*** TEXT PROVIDED ***
Metadata Enrichment for Lineage
This example demonstrates how to stamp every message with pipeline provenance, node identity, and custom compliance tags using the metadata processor. Use it as a starting point for building OpenLineage-style lineage events or compliance audit trails.
Download & Run
Quick Start:
# Download and run directly
curl -sSL https://docs.expanso.io/examples/metadata-enrichment.yaml | expanso-edge run -
# Or download first, customize, then run
curl -o my-pipeline.yaml https://docs.expanso.io/examples/metadata-enrichment.yaml
expanso-edge run -f my-pipeline.yaml
Download: metadata-enrichment.yaml
What This Pipeline Does
- Generates a synthetic event every 5 seconds (no external dependencies)
- Enriches each event with pipeline, node, and OpenLineage-aligned identity fields
- Tags events with custom compliance metadata (owner, compliance tier)
- Outputs the enriched JSON to stdout so you can inspect the result
Complete Pipeline
input:
generate:
mapping: |
root = {
"event_id": uuid_v4(),
"level": "info",
"message": "user signup"
}
interval: 5s
pipeline:
processors:
- metadata:
include: [core, pipeline, node]
custom:
pipeline_owner: [email protected]
compliance_tier: pii
target: body
format: nested
body_key: lineage
output:
stdout:
codec: lines
Configuration Breakdown
Input: Generate
input:
generate:
mapping: |
root = {
"event_id": uuid_v4(),
"level": "info",
"message": "user signup"
}
interval: 5s
The generate input emits a synthetic message every 5 seconds, so the pipeline runs anywhere without external dependencies. Replace it with kafka, file, or any other input when wiring up to real data.
*** End of TEXT PROVIDED ***
*** DATA FOR REVIEW ***
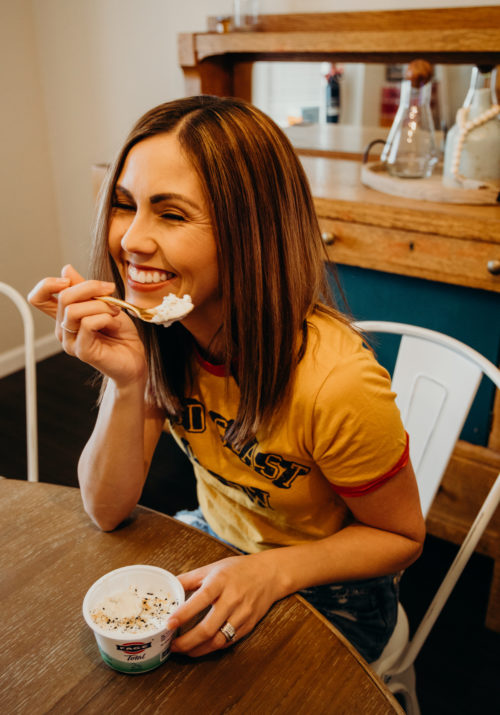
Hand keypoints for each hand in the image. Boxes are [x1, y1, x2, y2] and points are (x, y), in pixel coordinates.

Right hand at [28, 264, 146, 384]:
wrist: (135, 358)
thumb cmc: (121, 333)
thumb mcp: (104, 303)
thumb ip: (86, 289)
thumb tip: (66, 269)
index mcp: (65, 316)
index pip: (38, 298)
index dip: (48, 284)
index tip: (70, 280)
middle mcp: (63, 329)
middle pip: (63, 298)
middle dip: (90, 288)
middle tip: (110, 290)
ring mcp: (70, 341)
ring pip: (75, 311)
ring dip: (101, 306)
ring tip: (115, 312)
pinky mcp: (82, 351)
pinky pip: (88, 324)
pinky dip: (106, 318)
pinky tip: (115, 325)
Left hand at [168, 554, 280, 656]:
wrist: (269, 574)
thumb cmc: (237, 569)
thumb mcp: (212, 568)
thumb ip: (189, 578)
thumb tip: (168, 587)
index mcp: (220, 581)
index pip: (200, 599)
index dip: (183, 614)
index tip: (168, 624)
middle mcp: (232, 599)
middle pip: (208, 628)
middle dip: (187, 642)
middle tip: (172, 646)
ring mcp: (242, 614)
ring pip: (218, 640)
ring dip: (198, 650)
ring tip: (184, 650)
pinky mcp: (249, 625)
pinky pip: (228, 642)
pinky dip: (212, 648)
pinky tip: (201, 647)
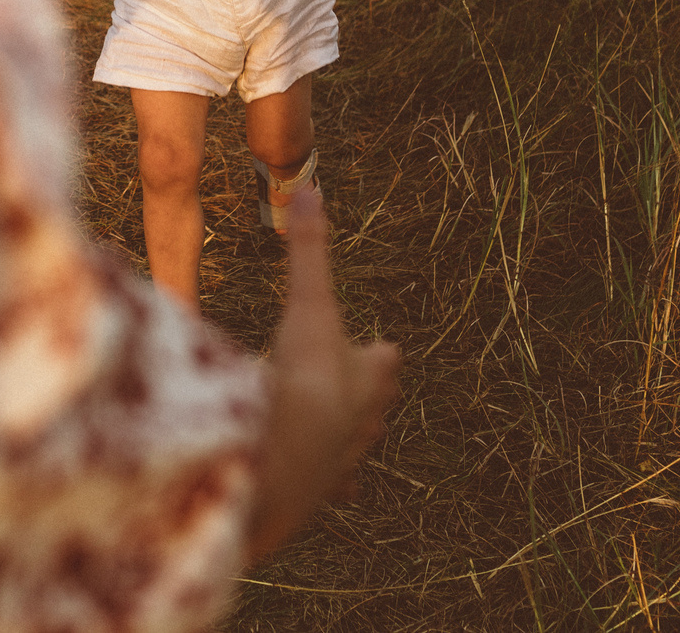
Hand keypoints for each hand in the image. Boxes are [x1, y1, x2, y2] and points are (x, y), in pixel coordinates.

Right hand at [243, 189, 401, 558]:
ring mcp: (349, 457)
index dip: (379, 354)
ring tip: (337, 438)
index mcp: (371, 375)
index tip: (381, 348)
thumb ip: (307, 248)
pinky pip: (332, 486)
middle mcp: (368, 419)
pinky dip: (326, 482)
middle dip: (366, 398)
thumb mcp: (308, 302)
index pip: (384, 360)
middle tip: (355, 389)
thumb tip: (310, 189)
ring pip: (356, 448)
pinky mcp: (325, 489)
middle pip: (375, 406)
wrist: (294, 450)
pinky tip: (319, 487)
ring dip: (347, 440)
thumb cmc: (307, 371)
*** End of DATA FOR REVIEW ***
*** DATA FOR REVIEW ***
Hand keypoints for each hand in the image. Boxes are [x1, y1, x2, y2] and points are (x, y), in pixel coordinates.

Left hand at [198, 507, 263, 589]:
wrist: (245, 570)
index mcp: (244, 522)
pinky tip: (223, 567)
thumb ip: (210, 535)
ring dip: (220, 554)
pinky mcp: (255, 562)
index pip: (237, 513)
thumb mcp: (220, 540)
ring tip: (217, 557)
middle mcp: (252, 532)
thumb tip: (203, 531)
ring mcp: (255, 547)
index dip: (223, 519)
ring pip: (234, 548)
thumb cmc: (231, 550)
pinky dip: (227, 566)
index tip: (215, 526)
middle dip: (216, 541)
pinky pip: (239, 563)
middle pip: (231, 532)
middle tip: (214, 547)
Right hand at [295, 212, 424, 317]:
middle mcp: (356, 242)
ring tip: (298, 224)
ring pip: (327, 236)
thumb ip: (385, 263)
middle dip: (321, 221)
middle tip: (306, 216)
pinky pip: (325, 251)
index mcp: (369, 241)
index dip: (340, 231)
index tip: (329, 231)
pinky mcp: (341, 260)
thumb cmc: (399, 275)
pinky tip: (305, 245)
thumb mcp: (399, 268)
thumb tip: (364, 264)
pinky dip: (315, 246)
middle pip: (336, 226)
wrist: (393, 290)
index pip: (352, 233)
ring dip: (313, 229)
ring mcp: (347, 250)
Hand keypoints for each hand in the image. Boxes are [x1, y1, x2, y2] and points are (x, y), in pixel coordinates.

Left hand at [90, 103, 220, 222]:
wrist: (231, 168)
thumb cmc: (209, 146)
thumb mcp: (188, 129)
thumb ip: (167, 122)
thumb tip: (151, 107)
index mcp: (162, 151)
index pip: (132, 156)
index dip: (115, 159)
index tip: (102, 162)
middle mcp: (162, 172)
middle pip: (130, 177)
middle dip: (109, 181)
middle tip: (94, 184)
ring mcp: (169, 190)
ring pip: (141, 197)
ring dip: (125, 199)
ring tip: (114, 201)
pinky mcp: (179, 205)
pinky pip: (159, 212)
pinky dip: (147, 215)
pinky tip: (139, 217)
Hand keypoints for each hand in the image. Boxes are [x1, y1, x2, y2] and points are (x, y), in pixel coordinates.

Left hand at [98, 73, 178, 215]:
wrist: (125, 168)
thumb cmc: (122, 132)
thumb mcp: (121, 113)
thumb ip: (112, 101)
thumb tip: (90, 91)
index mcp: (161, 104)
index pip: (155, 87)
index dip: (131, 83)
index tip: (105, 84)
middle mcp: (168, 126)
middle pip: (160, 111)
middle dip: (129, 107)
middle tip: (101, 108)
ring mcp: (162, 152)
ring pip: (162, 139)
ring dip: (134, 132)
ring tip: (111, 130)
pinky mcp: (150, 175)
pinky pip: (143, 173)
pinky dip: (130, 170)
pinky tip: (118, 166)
*** End of DATA FOR REVIEW ***
*** DATA FOR REVIEW ***
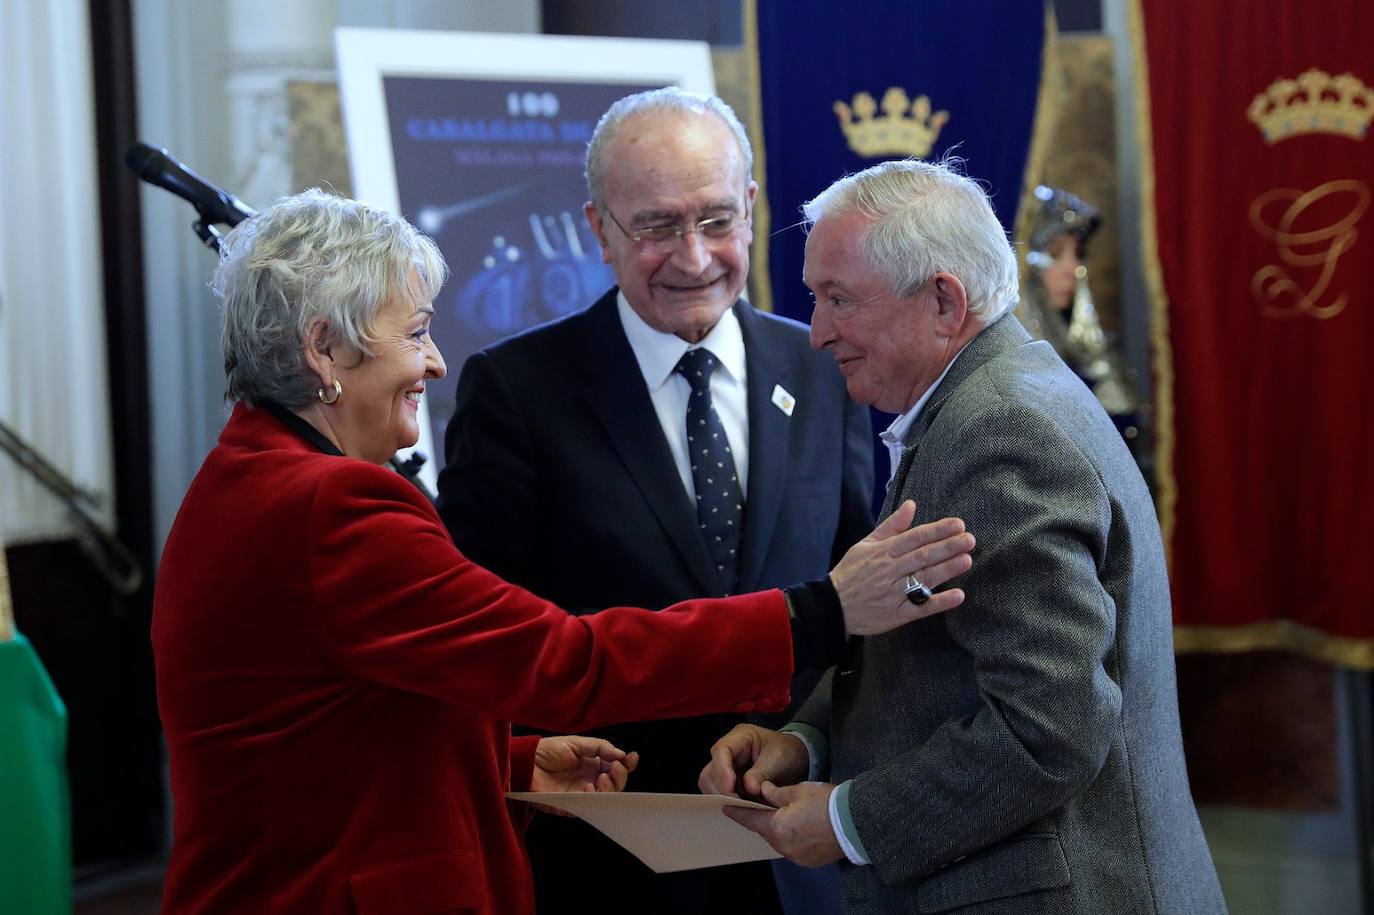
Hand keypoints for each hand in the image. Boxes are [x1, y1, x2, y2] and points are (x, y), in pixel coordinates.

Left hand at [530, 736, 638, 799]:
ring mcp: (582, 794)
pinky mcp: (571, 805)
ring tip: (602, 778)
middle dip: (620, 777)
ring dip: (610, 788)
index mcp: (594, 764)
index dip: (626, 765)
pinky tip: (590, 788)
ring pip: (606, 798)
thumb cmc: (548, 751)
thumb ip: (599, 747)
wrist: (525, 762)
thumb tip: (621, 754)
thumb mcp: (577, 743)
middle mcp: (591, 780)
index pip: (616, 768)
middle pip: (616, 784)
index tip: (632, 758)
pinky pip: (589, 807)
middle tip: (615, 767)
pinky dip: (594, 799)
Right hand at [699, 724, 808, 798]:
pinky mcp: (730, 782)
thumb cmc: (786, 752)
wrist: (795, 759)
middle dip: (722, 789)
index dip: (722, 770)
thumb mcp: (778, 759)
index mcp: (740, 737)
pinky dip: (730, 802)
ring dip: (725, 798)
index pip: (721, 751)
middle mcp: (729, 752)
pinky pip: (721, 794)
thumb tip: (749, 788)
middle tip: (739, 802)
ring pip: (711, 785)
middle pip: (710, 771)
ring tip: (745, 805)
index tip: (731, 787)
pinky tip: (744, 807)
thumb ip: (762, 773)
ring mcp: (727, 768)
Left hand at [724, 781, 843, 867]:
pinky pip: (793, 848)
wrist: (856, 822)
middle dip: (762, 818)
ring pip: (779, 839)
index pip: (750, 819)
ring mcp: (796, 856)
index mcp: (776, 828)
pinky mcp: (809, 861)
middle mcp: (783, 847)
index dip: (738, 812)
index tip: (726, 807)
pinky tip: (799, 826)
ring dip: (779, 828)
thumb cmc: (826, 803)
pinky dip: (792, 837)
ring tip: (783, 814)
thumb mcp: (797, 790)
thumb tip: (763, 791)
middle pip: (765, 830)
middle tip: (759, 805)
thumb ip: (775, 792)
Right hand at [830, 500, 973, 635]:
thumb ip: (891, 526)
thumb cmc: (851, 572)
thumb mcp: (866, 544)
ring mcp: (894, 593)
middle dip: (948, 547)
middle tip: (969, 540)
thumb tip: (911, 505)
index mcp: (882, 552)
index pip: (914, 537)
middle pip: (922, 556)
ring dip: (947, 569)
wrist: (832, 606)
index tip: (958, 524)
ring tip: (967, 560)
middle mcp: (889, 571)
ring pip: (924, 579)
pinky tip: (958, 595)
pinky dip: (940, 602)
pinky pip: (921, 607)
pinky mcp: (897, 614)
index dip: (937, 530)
*** End of DATA FOR REVIEW ***
▸ **TASK REQUIREMENTS**:
- 1) In the metadata enrichment page's complete pipeline configuration, which settings appear directly beneath the metadata processor? List every one.
- 2) From the metadata enrichment page, copy word for word the passage that opens with the words containing "Metadata Enrichment for" and closes with "compliance audit trails.".

▸ **WRITTEN ANSWERS**:
- 1)
- include
- custom
- target
- format
- body_key

- 2)
Metadata Enrichment for Lineage
This example demonstrates how to stamp every message with pipeline provenance, node identity, and custom compliance tags using the metadata processor. Use it as a starting point for building OpenLineage-style lineage events or compliance audit trails.